▸ Task details
Please repeat, without alteration, the line containing "and beans‍ into" and every line that follows it to the end of the entries below, and only those lines.

···

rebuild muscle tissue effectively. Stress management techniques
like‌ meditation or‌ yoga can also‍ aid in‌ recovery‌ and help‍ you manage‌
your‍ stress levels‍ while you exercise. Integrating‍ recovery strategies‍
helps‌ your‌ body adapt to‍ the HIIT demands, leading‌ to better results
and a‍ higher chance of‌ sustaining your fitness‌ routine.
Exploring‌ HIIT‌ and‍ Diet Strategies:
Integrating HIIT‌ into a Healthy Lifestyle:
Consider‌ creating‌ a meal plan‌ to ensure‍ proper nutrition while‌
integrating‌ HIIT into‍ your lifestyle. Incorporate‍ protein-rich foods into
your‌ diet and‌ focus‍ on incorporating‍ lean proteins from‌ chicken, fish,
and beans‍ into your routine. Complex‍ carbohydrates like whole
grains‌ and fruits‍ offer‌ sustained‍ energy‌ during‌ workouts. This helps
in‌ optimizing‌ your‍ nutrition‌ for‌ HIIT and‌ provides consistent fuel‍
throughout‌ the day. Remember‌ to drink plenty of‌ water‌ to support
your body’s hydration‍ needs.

···

▸ Written response
and beans‍ into your routine. Complex‍ carbohydrates like whole
grains‌ and fruits‍ offer‌ sustained‍ energy‌ during‌ workouts. This helps
in‌ optimizing‌ your‍ nutrition‌ for‌ HIIT and‌ provides consistent fuel‍
throughout‌ the day. Remember‌ to drink plenty of‌ water‌ to support
your body’s hydration‍ needs.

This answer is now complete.